A2 also worked with the British Council on a black and white book called Multiplication, in which the paper multiplied in weight throughout. ‘The British Council was a sharp, interesting, healthy client and [we had] a very collaborative relationship with it,’ says Williams. ‘It is more likely to take a chance on young consultancies.’

If A2’s projects have one thing in common it’s eye-watering standards. ‘Our production values are high,’ admits Kubel, an understatement if ever there was one. ‘We can be hard work. If a project’s not right it has to be redone. We like to keep printers on their toes,’ he adds.

It seems Kubel and Williams don’t like to get too comfortable either: a short-run specialist publication for the International Society of Typographic Designers for a small fee, for example, was ‘a labour of love. We went bananas, it was created in an 11-colour [palette],’ says Williams. ‘We really wanted to design it.’

This attitude keeps the group’s work fresh and inspired, they say. ‘It’s very hard work and Top: poster for Copenhagen Theatre Aveny-T; above: catalogue for Apparition: the action of appearing exhibition, by A2 Graphics/SW/HKwe make it difficult for ourselves. But the high quality of our work keeps us going, and we enjoy it,’ says Kubel. He met Williams in 1998 on the communication, art and design MA at the Royal College of Art, and they formed A2 when they graduated two years later.
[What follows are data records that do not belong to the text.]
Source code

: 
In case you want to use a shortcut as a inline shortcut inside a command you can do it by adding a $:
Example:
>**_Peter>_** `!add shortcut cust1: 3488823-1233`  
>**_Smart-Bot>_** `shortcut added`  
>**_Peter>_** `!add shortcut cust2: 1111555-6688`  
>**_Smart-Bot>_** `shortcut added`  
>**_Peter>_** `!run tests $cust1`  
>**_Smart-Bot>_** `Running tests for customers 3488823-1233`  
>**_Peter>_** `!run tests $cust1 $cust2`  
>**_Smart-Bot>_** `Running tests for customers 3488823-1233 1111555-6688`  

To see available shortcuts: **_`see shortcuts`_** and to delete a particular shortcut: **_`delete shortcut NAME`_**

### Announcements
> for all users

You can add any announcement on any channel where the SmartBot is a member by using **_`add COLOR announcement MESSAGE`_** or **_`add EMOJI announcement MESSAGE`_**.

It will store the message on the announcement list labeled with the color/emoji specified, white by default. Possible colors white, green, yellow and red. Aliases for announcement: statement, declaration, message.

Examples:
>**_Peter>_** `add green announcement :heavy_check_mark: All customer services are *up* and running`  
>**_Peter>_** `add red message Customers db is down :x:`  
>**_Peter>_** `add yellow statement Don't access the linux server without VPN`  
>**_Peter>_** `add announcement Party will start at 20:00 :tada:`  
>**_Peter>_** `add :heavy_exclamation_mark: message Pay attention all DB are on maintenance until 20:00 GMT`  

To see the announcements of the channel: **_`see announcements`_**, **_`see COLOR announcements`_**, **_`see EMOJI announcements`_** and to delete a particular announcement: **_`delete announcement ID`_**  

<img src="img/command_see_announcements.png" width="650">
‘We knew there was a good track record of studios coming out of the RCA,’ Kubel says, ‘so we really focused on setting up a practice.’ For him, leaving Denmark and a life designing corporate identities was a top priority.

The group has almost reached the point where it can select its projects. ‘Initially we took on everything,’ says Williams. ‘But in the past year we’ve turned a few projects away. By next year, we’ll really be able to pick and choose.’

Part of the reason for this is they are determined to remain a two-man band, and scarcely use freelances. ‘We would grow if we needed to, but only with the right people. If our exhibition work continues, we might need a couple of extra hands,’ Williams says.

But winning awards (among others a Type Directors Club of New York Certificate of Typographic Excellence this year and gold at the Consort Royal Graphic Design and Print Awards last year) and working under self-imposed high standards has its drawbacks: they’re rather tired. Kubel is ‘knackered’ and looks it. They haven’t had a break in three and a half years. Mention holidays and they look aghast – ‘You have holidays?’, they respond incredulously. Working late is a given and weekends ‘are the only time you can catch up because that’s when the phone stops’. But both are lively and clearly enjoy talking passionately about their work. Holidays can wait.